I received my undergraduate degree from the University of Southwestern Louisiana in Lafayette. My Master's and PhD degrees are from the University of Kansas in Lawrence, Kansas and I was advised by and Linda Trueb. Following graduate school I was a postdoctoral fellow in the Museum of Vertebrate Zoology at the University of California, Berkeley, under the mentorship of David Wake and Marvalee Wake. My first faculty position was at Louisana State University in the Museum of Natural Sciences, where I was also the Curator of Amphibians. Following this I moved to the University of Texas in 1991, first as a research Curator and then later as tenured faculty.

During my 33 years at the University of Texas, I have advised 23 PhD students, and served as President of two professional societies and Editor-in-Chief of Systematic Biology. I am an elected Fellow of the American Association for the Advancement of Science (AAAS) and served two years as a Program Officer in Systematics and Biodiversity Science for the National Science Foundation.

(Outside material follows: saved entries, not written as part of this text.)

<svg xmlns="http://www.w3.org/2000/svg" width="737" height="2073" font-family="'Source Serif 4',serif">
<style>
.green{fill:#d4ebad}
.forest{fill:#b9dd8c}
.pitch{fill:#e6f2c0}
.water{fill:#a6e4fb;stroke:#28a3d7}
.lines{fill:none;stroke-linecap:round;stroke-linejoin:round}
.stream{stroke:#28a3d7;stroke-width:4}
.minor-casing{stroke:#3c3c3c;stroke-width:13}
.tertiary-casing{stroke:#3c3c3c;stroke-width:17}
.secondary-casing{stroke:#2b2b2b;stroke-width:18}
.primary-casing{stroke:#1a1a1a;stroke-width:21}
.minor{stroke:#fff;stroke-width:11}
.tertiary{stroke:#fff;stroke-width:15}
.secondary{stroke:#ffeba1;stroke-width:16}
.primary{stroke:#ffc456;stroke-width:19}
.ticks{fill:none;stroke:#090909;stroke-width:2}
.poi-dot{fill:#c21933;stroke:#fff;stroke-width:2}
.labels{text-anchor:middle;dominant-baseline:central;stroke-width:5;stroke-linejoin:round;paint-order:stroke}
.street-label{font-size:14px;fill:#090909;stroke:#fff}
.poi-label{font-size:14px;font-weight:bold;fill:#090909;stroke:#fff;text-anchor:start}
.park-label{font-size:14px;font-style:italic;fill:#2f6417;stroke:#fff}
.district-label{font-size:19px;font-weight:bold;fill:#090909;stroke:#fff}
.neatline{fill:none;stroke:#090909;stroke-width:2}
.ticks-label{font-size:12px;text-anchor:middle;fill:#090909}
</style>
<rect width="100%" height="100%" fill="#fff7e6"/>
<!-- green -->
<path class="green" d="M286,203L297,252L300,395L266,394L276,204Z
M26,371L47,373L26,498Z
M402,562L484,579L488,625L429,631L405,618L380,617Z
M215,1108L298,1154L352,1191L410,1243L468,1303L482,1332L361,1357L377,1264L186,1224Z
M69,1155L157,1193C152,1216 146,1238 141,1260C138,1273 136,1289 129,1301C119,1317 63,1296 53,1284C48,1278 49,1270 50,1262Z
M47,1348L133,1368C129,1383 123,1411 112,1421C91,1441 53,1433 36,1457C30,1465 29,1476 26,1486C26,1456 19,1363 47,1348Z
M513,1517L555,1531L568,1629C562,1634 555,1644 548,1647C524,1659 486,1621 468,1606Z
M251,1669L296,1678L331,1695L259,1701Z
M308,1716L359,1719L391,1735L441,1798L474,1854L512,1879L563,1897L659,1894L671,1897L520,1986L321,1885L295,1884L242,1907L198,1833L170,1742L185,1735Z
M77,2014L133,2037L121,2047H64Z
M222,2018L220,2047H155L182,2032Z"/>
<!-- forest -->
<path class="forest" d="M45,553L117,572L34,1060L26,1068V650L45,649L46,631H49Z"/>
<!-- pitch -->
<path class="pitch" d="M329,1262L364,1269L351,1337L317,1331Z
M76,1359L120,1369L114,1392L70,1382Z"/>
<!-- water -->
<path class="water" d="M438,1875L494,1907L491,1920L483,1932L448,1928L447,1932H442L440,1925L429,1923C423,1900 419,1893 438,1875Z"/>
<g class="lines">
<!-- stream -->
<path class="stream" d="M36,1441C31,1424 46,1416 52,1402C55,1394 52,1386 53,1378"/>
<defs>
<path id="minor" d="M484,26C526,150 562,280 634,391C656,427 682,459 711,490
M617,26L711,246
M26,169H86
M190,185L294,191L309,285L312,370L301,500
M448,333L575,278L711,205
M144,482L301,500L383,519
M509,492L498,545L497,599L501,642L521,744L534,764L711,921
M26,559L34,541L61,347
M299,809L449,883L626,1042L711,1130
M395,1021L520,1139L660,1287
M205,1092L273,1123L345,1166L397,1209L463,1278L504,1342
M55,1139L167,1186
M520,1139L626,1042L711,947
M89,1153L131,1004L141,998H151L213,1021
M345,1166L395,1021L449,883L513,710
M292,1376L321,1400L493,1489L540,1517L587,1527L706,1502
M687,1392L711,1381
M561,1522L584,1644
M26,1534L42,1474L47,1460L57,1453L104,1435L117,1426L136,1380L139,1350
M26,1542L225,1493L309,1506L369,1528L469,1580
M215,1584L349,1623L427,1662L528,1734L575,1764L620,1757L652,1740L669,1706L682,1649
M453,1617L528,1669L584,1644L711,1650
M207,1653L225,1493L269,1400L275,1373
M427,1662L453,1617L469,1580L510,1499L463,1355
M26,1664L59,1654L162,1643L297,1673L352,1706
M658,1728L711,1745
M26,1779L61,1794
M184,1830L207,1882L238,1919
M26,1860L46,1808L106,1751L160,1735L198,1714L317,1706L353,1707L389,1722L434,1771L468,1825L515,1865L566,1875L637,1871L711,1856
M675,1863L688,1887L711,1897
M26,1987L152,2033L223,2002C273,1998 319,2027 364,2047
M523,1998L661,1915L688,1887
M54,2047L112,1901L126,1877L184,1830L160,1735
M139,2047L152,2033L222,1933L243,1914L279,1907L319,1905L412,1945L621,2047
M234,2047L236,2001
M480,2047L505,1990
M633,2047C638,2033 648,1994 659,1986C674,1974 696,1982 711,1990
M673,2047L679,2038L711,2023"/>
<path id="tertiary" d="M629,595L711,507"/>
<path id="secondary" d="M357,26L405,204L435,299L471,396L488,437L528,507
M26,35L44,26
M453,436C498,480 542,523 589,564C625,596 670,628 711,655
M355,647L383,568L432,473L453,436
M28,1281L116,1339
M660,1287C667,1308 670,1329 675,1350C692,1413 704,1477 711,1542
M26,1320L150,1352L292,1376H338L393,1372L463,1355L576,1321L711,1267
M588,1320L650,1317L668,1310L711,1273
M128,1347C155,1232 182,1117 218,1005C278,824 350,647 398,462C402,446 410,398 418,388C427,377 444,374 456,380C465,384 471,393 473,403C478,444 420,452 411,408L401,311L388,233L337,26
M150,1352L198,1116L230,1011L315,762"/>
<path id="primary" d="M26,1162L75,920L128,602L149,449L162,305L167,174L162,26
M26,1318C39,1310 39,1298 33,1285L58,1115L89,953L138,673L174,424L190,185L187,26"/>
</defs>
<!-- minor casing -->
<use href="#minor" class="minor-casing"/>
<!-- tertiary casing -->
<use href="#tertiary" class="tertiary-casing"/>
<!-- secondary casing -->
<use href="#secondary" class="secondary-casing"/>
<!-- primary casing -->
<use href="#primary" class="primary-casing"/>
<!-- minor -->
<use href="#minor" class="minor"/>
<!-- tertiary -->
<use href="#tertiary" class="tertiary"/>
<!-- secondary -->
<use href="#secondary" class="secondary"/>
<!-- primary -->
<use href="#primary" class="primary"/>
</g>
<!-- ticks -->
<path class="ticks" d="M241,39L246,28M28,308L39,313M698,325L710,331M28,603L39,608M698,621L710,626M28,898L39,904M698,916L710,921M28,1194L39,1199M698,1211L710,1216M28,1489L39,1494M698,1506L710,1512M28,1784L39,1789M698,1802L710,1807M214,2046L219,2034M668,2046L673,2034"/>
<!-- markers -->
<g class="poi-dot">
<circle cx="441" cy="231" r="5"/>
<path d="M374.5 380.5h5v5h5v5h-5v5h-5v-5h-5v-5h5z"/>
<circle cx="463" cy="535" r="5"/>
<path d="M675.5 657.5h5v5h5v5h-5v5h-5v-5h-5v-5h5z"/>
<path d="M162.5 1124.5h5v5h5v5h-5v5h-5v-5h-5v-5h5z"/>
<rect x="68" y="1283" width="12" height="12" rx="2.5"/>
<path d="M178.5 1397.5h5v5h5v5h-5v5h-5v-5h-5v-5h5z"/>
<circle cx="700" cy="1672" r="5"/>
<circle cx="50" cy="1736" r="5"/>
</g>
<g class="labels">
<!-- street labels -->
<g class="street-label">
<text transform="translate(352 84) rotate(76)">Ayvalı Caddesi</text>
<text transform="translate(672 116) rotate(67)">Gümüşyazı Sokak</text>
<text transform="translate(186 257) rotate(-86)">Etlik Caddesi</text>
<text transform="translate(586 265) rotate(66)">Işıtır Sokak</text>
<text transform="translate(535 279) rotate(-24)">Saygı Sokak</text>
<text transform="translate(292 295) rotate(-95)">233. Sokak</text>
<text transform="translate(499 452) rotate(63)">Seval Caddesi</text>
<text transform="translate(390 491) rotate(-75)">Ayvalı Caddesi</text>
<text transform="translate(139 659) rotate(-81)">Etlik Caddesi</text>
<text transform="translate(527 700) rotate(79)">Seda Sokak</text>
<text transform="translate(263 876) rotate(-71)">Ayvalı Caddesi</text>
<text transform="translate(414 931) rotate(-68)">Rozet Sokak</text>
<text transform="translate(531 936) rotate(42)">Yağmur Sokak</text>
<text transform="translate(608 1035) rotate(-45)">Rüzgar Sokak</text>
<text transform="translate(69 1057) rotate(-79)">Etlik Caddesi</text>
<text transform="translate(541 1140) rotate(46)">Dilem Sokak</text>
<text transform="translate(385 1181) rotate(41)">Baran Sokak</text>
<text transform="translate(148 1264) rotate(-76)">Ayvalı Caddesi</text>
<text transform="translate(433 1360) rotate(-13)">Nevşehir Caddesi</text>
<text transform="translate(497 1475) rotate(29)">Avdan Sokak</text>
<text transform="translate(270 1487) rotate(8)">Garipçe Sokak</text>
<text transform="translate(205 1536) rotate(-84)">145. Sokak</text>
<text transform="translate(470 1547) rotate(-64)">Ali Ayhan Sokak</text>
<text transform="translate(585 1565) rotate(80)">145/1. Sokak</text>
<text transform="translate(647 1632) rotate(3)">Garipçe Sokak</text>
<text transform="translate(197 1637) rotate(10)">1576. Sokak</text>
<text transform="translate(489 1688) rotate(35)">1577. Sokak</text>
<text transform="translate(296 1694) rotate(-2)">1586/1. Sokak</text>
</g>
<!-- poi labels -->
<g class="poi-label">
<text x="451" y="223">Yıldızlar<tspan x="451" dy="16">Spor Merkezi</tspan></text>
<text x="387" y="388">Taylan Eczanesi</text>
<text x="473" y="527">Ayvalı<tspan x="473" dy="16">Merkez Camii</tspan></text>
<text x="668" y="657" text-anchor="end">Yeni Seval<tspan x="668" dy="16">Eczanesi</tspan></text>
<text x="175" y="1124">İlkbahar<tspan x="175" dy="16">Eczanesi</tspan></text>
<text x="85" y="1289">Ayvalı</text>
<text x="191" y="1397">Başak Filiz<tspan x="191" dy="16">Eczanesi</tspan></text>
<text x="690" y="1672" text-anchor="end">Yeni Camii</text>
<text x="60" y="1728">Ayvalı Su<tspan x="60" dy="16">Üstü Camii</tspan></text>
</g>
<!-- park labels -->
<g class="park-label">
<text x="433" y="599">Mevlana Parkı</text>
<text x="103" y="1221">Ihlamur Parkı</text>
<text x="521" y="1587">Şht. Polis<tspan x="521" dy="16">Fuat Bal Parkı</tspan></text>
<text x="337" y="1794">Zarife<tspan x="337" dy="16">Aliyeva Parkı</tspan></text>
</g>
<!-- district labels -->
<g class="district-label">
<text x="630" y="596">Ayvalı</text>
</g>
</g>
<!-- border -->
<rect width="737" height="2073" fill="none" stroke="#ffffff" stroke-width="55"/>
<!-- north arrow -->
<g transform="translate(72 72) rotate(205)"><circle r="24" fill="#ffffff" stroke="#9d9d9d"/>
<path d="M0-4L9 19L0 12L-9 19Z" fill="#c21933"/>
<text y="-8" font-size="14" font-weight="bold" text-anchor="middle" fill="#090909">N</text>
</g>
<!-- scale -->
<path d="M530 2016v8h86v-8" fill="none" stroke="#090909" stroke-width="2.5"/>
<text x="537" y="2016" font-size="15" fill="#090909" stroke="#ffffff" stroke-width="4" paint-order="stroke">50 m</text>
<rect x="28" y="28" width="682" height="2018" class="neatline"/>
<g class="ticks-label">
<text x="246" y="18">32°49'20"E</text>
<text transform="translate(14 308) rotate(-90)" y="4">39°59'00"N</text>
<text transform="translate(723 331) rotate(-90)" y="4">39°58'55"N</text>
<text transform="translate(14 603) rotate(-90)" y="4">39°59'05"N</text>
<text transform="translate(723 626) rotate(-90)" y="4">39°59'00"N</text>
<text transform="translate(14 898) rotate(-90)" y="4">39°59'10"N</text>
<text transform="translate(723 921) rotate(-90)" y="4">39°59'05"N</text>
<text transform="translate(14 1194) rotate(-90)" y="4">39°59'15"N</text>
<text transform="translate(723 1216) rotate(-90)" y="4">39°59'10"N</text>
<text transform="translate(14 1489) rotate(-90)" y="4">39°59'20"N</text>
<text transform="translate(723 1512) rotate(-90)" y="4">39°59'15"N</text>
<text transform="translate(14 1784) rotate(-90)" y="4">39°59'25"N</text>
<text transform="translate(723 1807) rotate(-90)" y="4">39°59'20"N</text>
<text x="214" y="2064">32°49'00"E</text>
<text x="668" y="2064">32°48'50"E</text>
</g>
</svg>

My research focuses on broad-scale patterns in the origin, evolution, and survival of amphibians. Much of this is led by my grad students, who design their own research, integrating across several levels of function and structure, from cellular to macroevolutionary levels. Poison frogs are the focal group for most of my students. Many species are brightly colored and have skin toxins that protect them from predators. There is an underlying mystery: Why don't poison frogs poison themselves with their own chemical defenses? Answering this question integrates studies of cell physiology, molecular evolution, whole-organism physiology, predator-prey interactions, acoustic communication, and chemical ecology. These approaches are framed by deep-time evolutionary relationships revealed by genomic data.

This work is relevant to human health because the molecular mechanisms by which many environmental and natural toxins affect us are similar to those of the frogs. Overall, our work embodies a holistic approach to biodiversity. How did the uncountable array of life-forms, species, communities, and ecosystems evolve, how are they maintained, and how will they survive?